■ Your objective
Write out nothing except the lines of the entries below, from the first through the one containing "right hip: (474, 564)", exactly and without pictures.

Collected data
----------

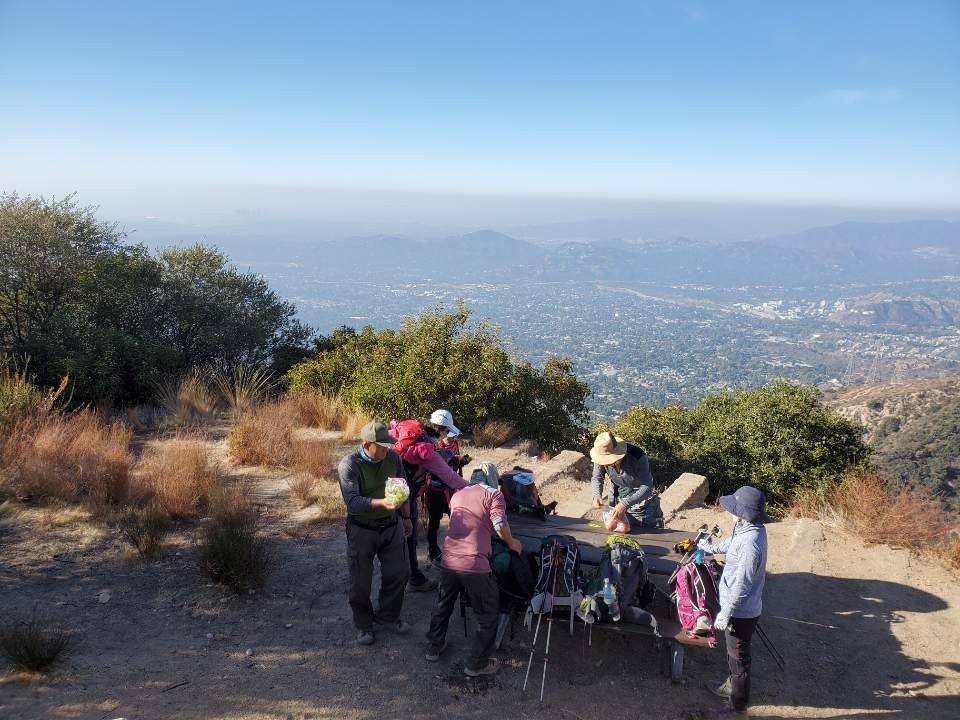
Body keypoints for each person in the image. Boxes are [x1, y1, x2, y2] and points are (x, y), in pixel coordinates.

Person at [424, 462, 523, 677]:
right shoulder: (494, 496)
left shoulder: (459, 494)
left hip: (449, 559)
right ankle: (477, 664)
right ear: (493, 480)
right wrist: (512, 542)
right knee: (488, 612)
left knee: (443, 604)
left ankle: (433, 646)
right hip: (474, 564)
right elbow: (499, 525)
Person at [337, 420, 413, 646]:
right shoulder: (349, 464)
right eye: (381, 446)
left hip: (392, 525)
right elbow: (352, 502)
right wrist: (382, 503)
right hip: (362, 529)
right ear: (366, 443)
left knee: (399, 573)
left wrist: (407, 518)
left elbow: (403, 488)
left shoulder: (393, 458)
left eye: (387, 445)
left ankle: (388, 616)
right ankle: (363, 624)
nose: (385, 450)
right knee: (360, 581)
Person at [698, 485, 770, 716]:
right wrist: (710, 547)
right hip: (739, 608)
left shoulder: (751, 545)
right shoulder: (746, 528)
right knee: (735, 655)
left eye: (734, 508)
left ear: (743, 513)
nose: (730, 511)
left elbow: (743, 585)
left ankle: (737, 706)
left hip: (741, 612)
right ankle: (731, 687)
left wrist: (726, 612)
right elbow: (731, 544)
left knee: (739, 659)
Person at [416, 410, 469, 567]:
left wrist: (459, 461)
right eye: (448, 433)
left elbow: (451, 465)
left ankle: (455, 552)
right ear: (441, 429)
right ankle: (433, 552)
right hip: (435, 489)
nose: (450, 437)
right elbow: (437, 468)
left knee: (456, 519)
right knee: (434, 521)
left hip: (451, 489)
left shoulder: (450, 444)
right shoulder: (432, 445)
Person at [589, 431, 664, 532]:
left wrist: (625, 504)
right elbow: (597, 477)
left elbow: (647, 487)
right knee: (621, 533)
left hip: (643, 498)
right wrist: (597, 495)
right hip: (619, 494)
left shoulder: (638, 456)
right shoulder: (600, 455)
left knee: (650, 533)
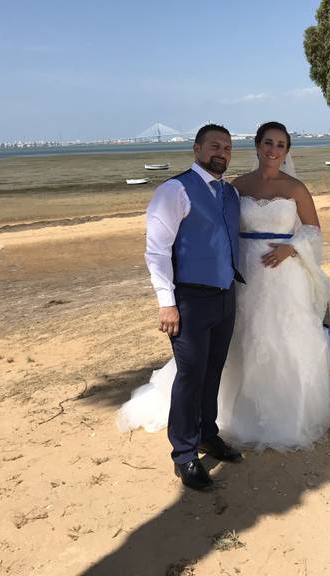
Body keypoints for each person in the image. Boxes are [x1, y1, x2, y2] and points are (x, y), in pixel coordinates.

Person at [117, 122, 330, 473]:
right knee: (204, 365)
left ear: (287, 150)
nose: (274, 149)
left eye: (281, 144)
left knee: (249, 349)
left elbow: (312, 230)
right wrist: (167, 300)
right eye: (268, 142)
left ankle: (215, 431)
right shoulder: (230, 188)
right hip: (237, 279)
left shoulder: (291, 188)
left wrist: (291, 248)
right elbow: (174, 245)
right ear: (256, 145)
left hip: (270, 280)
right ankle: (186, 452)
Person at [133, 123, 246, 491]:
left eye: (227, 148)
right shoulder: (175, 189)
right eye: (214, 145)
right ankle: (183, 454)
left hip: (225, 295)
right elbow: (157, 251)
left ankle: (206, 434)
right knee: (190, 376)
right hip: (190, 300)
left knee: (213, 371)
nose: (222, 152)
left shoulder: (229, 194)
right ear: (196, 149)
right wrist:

----------

■ Solution
Body keypoints for each person in the image. Boxes are [x1, y1, x2, y2] and points are (x, y), in pixel coordinates.

Person at [424, 462, 523, 677]:
right shoulder: (494, 496)
left shoulder: (459, 494)
left hip: (449, 559)
right ankle: (477, 664)
right ear: (493, 480)
right wrist: (512, 542)
right knee: (488, 612)
left knee: (443, 604)
left ankle: (433, 646)
right hip: (474, 564)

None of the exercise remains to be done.